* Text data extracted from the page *
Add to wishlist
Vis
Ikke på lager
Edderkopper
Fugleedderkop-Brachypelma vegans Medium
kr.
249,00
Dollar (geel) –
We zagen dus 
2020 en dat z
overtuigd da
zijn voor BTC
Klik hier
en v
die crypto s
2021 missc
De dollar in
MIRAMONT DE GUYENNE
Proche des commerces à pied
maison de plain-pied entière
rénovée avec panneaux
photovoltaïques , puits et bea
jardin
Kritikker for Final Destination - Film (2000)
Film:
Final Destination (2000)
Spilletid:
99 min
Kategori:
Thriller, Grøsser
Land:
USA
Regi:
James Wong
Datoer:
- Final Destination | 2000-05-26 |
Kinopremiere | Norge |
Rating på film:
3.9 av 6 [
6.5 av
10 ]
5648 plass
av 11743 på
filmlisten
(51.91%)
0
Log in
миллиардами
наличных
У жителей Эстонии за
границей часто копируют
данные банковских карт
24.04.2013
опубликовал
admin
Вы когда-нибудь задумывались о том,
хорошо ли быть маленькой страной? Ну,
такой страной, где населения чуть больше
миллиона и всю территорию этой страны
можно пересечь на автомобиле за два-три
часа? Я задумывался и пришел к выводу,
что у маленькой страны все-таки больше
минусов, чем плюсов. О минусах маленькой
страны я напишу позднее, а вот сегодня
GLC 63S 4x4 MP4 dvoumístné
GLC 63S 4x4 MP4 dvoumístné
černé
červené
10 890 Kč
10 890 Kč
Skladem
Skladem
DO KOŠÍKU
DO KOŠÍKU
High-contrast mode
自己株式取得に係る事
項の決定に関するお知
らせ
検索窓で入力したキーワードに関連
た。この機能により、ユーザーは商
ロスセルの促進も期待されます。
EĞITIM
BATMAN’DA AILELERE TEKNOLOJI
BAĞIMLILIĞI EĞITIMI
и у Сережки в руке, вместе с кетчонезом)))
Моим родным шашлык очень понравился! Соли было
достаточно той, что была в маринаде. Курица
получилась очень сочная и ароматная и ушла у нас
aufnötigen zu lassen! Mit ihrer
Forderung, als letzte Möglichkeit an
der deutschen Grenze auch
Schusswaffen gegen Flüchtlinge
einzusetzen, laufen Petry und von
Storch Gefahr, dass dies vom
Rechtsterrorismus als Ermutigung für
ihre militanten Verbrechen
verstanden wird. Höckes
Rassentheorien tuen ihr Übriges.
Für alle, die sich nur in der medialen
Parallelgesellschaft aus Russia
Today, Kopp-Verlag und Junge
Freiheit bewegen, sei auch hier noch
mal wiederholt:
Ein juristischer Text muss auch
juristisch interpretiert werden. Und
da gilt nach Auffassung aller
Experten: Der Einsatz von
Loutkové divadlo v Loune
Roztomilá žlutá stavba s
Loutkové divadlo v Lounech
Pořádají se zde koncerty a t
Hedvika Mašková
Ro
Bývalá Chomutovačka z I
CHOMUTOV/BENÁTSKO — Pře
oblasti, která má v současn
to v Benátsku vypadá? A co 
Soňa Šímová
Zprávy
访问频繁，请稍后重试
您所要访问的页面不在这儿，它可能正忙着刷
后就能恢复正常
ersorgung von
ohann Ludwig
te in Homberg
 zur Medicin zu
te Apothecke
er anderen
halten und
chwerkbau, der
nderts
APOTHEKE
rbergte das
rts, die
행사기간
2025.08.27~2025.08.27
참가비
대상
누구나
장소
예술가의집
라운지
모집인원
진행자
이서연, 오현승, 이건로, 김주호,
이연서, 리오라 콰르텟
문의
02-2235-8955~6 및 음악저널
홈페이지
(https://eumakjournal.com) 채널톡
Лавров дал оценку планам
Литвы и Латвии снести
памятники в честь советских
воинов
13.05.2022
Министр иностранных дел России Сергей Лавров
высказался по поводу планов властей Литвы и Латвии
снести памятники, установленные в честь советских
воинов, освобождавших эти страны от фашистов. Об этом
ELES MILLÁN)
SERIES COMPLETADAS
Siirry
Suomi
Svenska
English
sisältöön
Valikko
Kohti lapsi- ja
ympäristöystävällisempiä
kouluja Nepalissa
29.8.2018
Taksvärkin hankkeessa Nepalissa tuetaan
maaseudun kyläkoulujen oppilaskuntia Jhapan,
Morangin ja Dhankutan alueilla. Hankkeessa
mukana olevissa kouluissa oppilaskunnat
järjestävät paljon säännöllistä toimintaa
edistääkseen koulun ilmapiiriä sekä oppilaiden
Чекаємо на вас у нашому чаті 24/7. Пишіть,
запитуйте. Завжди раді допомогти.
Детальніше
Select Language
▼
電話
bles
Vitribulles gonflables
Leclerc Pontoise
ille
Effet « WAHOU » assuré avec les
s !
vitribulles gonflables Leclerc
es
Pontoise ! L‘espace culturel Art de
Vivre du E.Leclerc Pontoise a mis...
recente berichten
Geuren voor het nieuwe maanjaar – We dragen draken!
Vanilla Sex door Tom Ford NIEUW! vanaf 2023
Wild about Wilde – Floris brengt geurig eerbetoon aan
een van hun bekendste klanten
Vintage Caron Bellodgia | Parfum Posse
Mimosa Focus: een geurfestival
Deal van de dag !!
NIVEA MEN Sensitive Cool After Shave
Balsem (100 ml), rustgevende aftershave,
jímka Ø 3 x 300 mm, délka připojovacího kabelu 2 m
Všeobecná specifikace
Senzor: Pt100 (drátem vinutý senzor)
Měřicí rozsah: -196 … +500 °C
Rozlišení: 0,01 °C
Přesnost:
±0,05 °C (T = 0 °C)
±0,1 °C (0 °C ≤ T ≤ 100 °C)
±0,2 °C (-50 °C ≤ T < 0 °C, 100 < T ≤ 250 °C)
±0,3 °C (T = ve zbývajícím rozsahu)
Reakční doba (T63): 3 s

* Exercise description *
Rewrite all of the lines above, substituting "Na skladě" for each occurrence of "Skladem" and leaving everything else unchanged.

* Exercise solution *
Add to wishlist
Vis
Ikke på lager
Edderkopper
Fugleedderkop-Brachypelma vegans Medium
kr.
249,00
Dollar (geel) –
We zagen dus 
2020 en dat z
overtuigd da
zijn voor BTC
Klik hier
en v
die crypto s
2021 missc
De dollar in
MIRAMONT DE GUYENNE
Proche des commerces à pied
maison de plain-pied entière
rénovée avec panneaux
photovoltaïques , puits et bea
jardin
Kritikker for Final Destination - Film (2000)
Film:
Final Destination (2000)
Spilletid:
99 min
Kategori:
Thriller, Grøsser
Land:
USA
Regi:
James Wong
Datoer:
- Final Destination | 2000-05-26 |
Kinopremiere | Norge |
Rating på film:
3.9 av 6 [
6.5 av
10 ]
5648 plass
av 11743 på
filmlisten
(51.91%)
0
Log in
миллиардами
наличных
У жителей Эстонии за
границей часто копируют
данные банковских карт
24.04.2013
опубликовал
admin
Вы когда-нибудь задумывались о том,
хорошо ли быть маленькой страной? Ну,
такой страной, где населения чуть больше
миллиона и всю территорию этой страны
можно пересечь на автомобиле за два-три
часа? Я задумывался и пришел к выводу,
что у маленькой страны все-таки больше
минусов, чем плюсов. О минусах маленькой
страны я напишу позднее, а вот сегодня
GLC 63S 4x4 MP4 dvoumístné
GLC 63S 4x4 MP4 dvoumístné
černé
červené
10 890 Kč
10 890 Kč
Na skladě
Na skladě
DO KOŠÍKU
DO KOŠÍKU
High-contrast mode
自己株式取得に係る事
項の決定に関するお知
らせ
検索窓で入力したキーワードに関連
た。この機能により、ユーザーは商
ロスセルの促進も期待されます。
EĞITIM
BATMAN’DA AILELERE TEKNOLOJI
BAĞIMLILIĞI EĞITIMI
и у Сережки в руке, вместе с кетчонезом)))
Моим родным шашлык очень понравился! Соли было
достаточно той, что была в маринаде. Курица
получилась очень сочная и ароматная и ушла у нас
aufnötigen zu lassen! Mit ihrer
Forderung, als letzte Möglichkeit an
der deutschen Grenze auch
Schusswaffen gegen Flüchtlinge
einzusetzen, laufen Petry und von
Storch Gefahr, dass dies vom
Rechtsterrorismus als Ermutigung für
ihre militanten Verbrechen
verstanden wird. Höckes
Rassentheorien tuen ihr Übriges.
Für alle, die sich nur in der medialen
Parallelgesellschaft aus Russia
Today, Kopp-Verlag und Junge
Freiheit bewegen, sei auch hier noch
mal wiederholt:
Ein juristischer Text muss auch
juristisch interpretiert werden. Und
da gilt nach Auffassung aller
Experten: Der Einsatz von
Loutkové divadlo v Loune
Roztomilá žlutá stavba s
Loutkové divadlo v Lounech
Pořádají se zde koncerty a t
Hedvika Mašková
Ro
Bývalá Chomutovačka z I
CHOMUTOV/BENÁTSKO — Pře
oblasti, která má v současn
to v Benátsku vypadá? A co 
Soňa Šímová
Zprávy
访问频繁，请稍后重试
您所要访问的页面不在这儿，它可能正忙着刷
后就能恢复正常
ersorgung von
ohann Ludwig
te in Homberg
 zur Medicin zu
te Apothecke
er anderen
halten und
chwerkbau, der
nderts
APOTHEKE
rbergte das
rts, die
행사기간
2025.08.27~2025.08.27
참가비
대상
누구나
장소
예술가의집
라운지
모집인원
진행자
이서연, 오현승, 이건로, 김주호,
이연서, 리오라 콰르텟
문의
02-2235-8955~6 및 음악저널
홈페이지
(https://eumakjournal.com) 채널톡
Лавров дал оценку планам
Литвы и Латвии снести
памятники в честь советских
воинов
13.05.2022
Министр иностранных дел России Сергей Лавров
высказался по поводу планов властей Литвы и Латвии
снести памятники, установленные в честь советских
воинов, освобождавших эти страны от фашистов. Об этом
ELES MILLÁN)
SERIES COMPLETADAS
Siirry
Suomi
Svenska
English
sisältöön
Valikko
Kohti lapsi- ja
ympäristöystävällisempiä
kouluja Nepalissa
29.8.2018
Taksvärkin hankkeessa Nepalissa tuetaan
maaseudun kyläkoulujen oppilaskuntia Jhapan,
Morangin ja Dhankutan alueilla. Hankkeessa
mukana olevissa kouluissa oppilaskunnat
järjestävät paljon säännöllistä toimintaa
edistääkseen koulun ilmapiiriä sekä oppilaiden
Чекаємо на вас у нашому чаті 24/7. Пишіть,
запитуйте. Завжди раді допомогти.
Детальніше
Select Language
▼
電話
bles
Vitribulles gonflables
Leclerc Pontoise
ille
Effet « WAHOU » assuré avec les
s !
vitribulles gonflables Leclerc
es
Pontoise ! L‘espace culturel Art de
Vivre du E.Leclerc Pontoise a mis...
recente berichten
Geuren voor het nieuwe maanjaar – We dragen draken!
Vanilla Sex door Tom Ford NIEUW! vanaf 2023
Wild about Wilde – Floris brengt geurig eerbetoon aan
een van hun bekendste klanten
Vintage Caron Bellodgia | Parfum Posse
Mimosa Focus: een geurfestival
Deal van de dag !!
NIVEA MEN Sensitive Cool After Shave
Balsem (100 ml), rustgevende aftershave,
jímka Ø 3 x 300 mm, délka připojovacího kabelu 2 m
Všeobecná specifikace
Senzor: Pt100 (drátem vinutý senzor)
Měřicí rozsah: -196 … +500 °C
Rozlišení: 0,01 °C
Přesnost:
±0,05 °C (T = 0 °C)
±0,1 °C (0 °C ≤ T ≤ 100 °C)
±0,2 °C (-50 °C ≤ T < 0 °C, 100 < T ≤ 250 °C)
±0,3 °C (T = ve zbývajícím rozsahu)
Reakční doba (T63): 3 s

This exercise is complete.